> **STATED TASK**
Quote the whole listing exactly. Leave the pictures out of your copy.

(Stored data entries)
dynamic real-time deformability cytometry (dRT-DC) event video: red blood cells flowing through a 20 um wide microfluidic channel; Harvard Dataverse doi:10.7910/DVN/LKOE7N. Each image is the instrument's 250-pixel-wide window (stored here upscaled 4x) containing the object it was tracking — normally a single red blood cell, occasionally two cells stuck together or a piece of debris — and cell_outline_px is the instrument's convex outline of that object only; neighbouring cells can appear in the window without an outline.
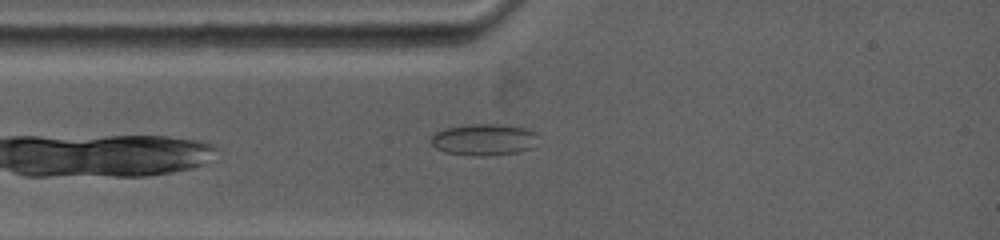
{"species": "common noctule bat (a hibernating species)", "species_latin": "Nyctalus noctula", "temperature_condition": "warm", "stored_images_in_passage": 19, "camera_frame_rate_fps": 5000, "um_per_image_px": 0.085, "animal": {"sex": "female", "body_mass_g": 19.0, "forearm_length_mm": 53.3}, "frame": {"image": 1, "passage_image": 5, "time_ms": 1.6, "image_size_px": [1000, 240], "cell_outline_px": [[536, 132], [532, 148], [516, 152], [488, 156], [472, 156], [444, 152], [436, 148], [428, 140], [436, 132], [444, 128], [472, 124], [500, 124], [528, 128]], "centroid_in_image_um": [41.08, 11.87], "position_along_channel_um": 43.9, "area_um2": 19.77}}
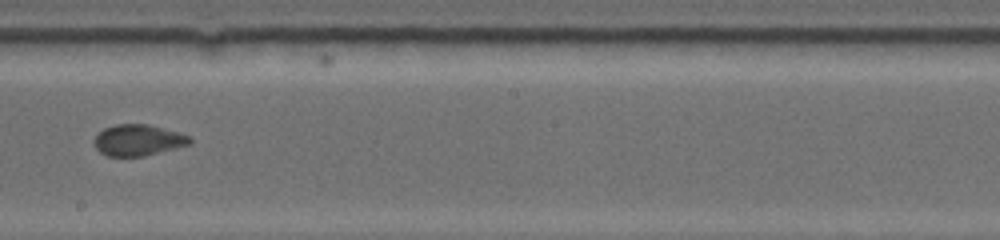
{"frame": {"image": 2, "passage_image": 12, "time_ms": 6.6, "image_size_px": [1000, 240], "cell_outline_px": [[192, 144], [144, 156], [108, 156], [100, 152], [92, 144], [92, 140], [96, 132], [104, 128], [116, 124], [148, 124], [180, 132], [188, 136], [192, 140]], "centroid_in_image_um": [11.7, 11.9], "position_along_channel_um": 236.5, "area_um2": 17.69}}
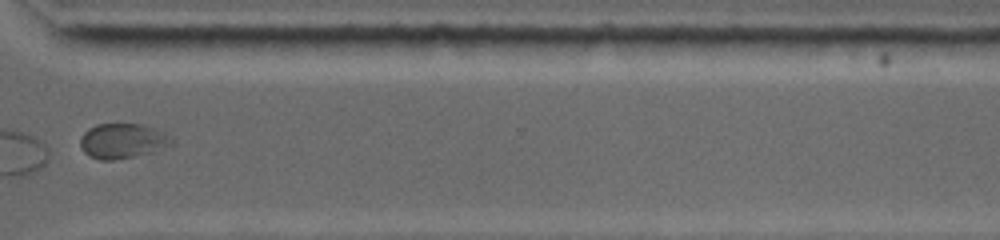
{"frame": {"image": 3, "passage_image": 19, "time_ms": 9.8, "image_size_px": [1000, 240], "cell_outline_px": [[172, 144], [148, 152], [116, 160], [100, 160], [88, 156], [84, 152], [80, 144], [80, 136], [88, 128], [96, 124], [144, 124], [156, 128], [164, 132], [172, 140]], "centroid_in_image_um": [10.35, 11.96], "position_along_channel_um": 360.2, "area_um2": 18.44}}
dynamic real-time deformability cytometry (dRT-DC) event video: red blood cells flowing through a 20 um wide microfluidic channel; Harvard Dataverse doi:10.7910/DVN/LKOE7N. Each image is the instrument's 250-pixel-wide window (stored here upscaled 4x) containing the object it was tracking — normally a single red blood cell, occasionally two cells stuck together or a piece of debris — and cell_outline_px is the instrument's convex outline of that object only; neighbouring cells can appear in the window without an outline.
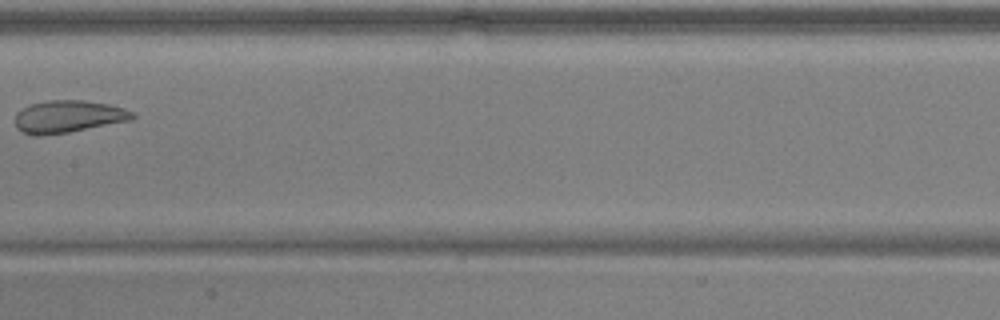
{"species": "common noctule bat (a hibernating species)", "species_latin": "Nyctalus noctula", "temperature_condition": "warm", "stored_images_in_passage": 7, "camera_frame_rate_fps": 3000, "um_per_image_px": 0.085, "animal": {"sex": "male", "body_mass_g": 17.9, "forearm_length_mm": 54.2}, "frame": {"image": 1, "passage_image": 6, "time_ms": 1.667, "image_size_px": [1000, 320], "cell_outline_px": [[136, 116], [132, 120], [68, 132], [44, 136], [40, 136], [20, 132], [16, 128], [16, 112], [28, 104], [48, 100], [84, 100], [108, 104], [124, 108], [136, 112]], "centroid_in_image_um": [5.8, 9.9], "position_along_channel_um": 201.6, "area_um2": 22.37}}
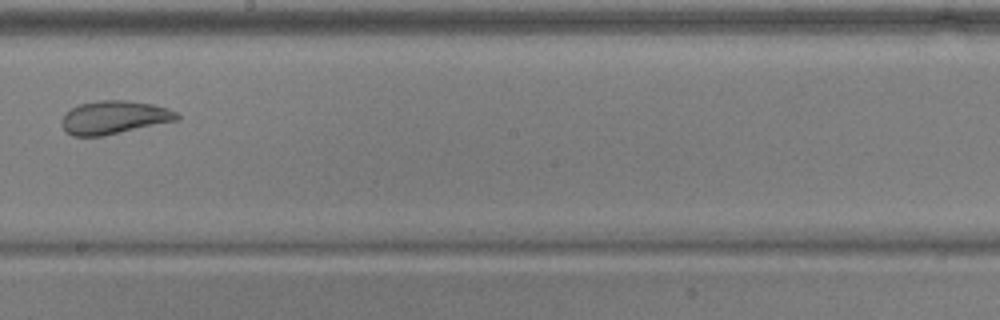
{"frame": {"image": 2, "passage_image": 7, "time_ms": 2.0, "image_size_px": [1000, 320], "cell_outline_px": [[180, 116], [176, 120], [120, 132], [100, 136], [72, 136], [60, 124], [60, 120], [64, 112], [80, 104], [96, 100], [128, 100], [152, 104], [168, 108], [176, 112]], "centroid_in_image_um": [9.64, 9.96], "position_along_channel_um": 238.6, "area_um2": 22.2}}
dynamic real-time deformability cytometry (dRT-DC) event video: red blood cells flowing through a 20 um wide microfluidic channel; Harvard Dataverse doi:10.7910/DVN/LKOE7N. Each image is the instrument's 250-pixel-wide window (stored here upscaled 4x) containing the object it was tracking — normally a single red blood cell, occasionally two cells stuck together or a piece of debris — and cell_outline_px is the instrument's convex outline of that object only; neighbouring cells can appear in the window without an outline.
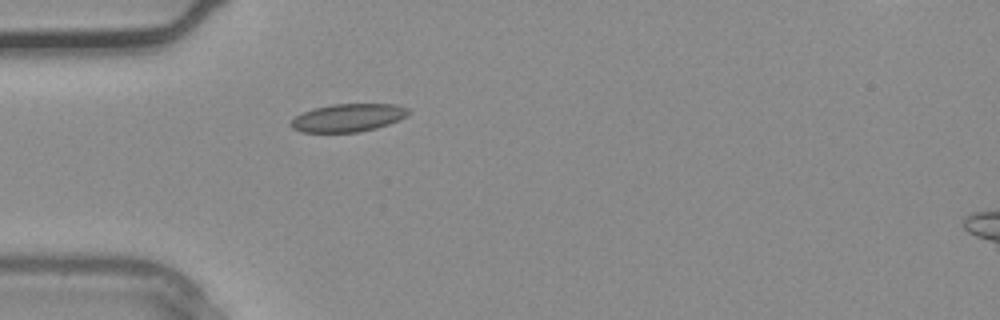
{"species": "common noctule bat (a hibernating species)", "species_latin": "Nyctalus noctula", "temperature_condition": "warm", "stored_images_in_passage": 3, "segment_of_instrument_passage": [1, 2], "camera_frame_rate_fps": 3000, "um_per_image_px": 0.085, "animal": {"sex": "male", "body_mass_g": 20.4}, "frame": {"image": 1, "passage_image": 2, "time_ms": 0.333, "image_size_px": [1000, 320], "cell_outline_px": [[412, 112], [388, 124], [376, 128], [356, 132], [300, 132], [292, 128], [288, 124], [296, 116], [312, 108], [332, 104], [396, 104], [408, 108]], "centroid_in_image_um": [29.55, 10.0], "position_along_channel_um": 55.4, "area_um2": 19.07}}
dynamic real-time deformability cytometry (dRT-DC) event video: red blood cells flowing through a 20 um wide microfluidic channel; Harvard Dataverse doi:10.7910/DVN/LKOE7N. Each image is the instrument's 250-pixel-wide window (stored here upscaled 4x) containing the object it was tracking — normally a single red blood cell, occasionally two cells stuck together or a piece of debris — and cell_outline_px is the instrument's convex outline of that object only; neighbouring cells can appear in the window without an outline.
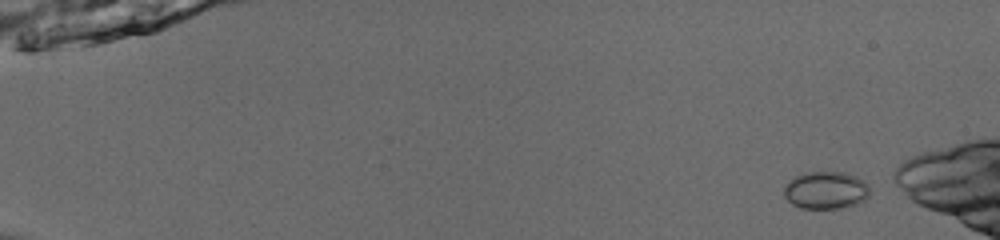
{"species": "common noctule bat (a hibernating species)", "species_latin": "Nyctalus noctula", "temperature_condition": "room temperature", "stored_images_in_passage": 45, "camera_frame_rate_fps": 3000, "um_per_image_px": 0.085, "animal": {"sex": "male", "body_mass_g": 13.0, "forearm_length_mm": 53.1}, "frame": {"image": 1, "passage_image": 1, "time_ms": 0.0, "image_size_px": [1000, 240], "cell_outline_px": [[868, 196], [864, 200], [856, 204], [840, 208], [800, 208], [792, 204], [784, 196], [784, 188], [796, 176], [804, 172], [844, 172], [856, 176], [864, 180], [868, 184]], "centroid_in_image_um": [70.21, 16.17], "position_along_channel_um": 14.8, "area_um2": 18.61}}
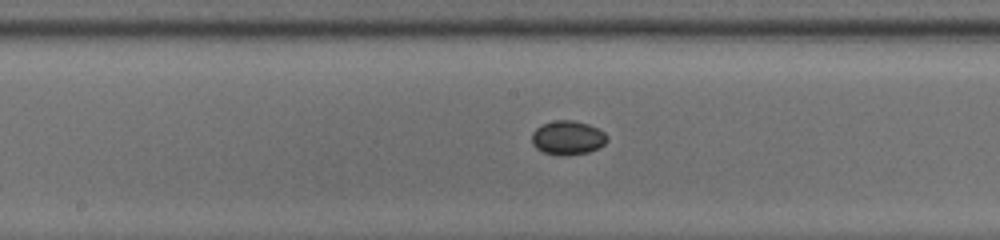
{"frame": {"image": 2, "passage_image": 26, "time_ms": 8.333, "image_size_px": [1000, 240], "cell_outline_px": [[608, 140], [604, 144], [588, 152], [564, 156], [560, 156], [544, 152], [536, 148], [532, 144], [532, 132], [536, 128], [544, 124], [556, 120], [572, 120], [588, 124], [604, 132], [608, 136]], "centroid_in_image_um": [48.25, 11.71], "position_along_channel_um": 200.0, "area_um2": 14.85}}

> **ANSWER TO THE TASK**
dynamic real-time deformability cytometry (dRT-DC) event video: red blood cells flowing through a 20 um wide microfluidic channel; Harvard Dataverse doi:10.7910/DVN/LKOE7N. Each image is the instrument's 250-pixel-wide window (stored here upscaled 4x) containing the object it was tracking — normally a single red blood cell, occasionally two cells stuck together or a piece of debris — and cell_outline_px is the instrument's convex outline of that object only; neighbouring cells can appear in the window without an outline.
{"species": "common noctule bat (a hibernating species)", "species_latin": "Nyctalus noctula", "temperature_condition": "warm", "stored_images_in_passage": 19, "camera_frame_rate_fps": 5000, "um_per_image_px": 0.085, "animal": {"sex": "female", "body_mass_g": 19.0, "forearm_length_mm": 53.3}, "frame": {"image": 1, "passage_image": 5, "time_ms": 1.6, "image_size_px": [1000, 240], "cell_outline_px": [[536, 132], [532, 148], [516, 152], [488, 156], [472, 156], [444, 152], [436, 148], [428, 140], [436, 132], [444, 128], [472, 124], [500, 124], [528, 128]], "centroid_in_image_um": [41.08, 11.87], "position_along_channel_um": 43.9, "area_um2": 19.77}}
{"frame": {"image": 2, "passage_image": 12, "time_ms": 6.6, "image_size_px": [1000, 240], "cell_outline_px": [[192, 144], [144, 156], [108, 156], [100, 152], [92, 144], [92, 140], [96, 132], [104, 128], [116, 124], [148, 124], [180, 132], [188, 136], [192, 140]], "centroid_in_image_um": [11.7, 11.9], "position_along_channel_um": 236.5, "area_um2": 17.69}}
{"frame": {"image": 3, "passage_image": 19, "time_ms": 9.8, "image_size_px": [1000, 240], "cell_outline_px": [[172, 144], [148, 152], [116, 160], [100, 160], [88, 156], [84, 152], [80, 144], [80, 136], [88, 128], [96, 124], [144, 124], [156, 128], [164, 132], [172, 140]], "centroid_in_image_um": [10.35, 11.96], "position_along_channel_um": 360.2, "area_um2": 18.44}}
dynamic real-time deformability cytometry (dRT-DC) event video: red blood cells flowing through a 20 um wide microfluidic channel; Harvard Dataverse doi:10.7910/DVN/LKOE7N. Each image is the instrument's 250-pixel-wide window (stored here upscaled 4x) containing the object it was tracking — normally a single red blood cell, occasionally two cells stuck together or a piece of debris — and cell_outline_px is the instrument's convex outline of that object only; neighbouring cells can appear in the window without an outline.
{"species": "common noctule bat (a hibernating species)", "species_latin": "Nyctalus noctula", "temperature_condition": "warm", "stored_images_in_passage": 7, "camera_frame_rate_fps": 3000, "um_per_image_px": 0.085, "animal": {"sex": "male", "body_mass_g": 17.9, "forearm_length_mm": 54.2}, "frame": {"image": 1, "passage_image": 6, "time_ms": 1.667, "image_size_px": [1000, 320], "cell_outline_px": [[136, 116], [132, 120], [68, 132], [44, 136], [40, 136], [20, 132], [16, 128], [16, 112], [28, 104], [48, 100], [84, 100], [108, 104], [124, 108], [136, 112]], "centroid_in_image_um": [5.8, 9.9], "position_along_channel_um": 201.6, "area_um2": 22.37}}
{"frame": {"image": 2, "passage_image": 7, "time_ms": 2.0, "image_size_px": [1000, 320], "cell_outline_px": [[180, 116], [176, 120], [120, 132], [100, 136], [72, 136], [60, 124], [60, 120], [64, 112], [80, 104], [96, 100], [128, 100], [152, 104], [168, 108], [176, 112]], "centroid_in_image_um": [9.64, 9.96], "position_along_channel_um": 238.6, "area_um2": 22.2}}
dynamic real-time deformability cytometry (dRT-DC) event video: red blood cells flowing through a 20 um wide microfluidic channel; Harvard Dataverse doi:10.7910/DVN/LKOE7N. Each image is the instrument's 250-pixel-wide window (stored here upscaled 4x) containing the object it was tracking — normally a single red blood cell, occasionally two cells stuck together or a piece of debris — and cell_outline_px is the instrument's convex outline of that object only; neighbouring cells can appear in the window without an outline.
{"species": "common noctule bat (a hibernating species)", "species_latin": "Nyctalus noctula", "temperature_condition": "warm", "stored_images_in_passage": 3, "segment_of_instrument_passage": [1, 2], "camera_frame_rate_fps": 3000, "um_per_image_px": 0.085, "animal": {"sex": "male", "body_mass_g": 20.4}, "frame": {"image": 1, "passage_image": 2, "time_ms": 0.333, "image_size_px": [1000, 320], "cell_outline_px": [[412, 112], [388, 124], [376, 128], [356, 132], [300, 132], [292, 128], [288, 124], [296, 116], [312, 108], [332, 104], [396, 104], [408, 108]], "centroid_in_image_um": [29.55, 10.0], "position_along_channel_um": 55.4, "area_um2": 19.07}}
dynamic real-time deformability cytometry (dRT-DC) event video: red blood cells flowing through a 20 um wide microfluidic channel; Harvard Dataverse doi:10.7910/DVN/LKOE7N. Each image is the instrument's 250-pixel-wide window (stored here upscaled 4x) containing the object it was tracking — normally a single red blood cell, occasionally two cells stuck together or a piece of debris — and cell_outline_px is the instrument's convex outline of that object only; neighbouring cells can appear in the window without an outline.
{"species": "common noctule bat (a hibernating species)", "species_latin": "Nyctalus noctula", "temperature_condition": "room temperature", "stored_images_in_passage": 45, "camera_frame_rate_fps": 3000, "um_per_image_px": 0.085, "animal": {"sex": "male", "body_mass_g": 13.0, "forearm_length_mm": 53.1}, "frame": {"image": 1, "passage_image": 1, "time_ms": 0.0, "image_size_px": [1000, 240], "cell_outline_px": [[868, 196], [864, 200], [856, 204], [840, 208], [800, 208], [792, 204], [784, 196], [784, 188], [796, 176], [804, 172], [844, 172], [856, 176], [864, 180], [868, 184]], "centroid_in_image_um": [70.21, 16.17], "position_along_channel_um": 14.8, "area_um2": 18.61}}
{"frame": {"image": 2, "passage_image": 26, "time_ms": 8.333, "image_size_px": [1000, 240], "cell_outline_px": [[608, 140], [604, 144], [588, 152], [564, 156], [560, 156], [544, 152], [536, 148], [532, 144], [532, 132], [536, 128], [544, 124], [556, 120], [572, 120], [588, 124], [604, 132], [608, 136]], "centroid_in_image_um": [48.25, 11.71], "position_along_channel_um": 200.0, "area_um2": 14.85}}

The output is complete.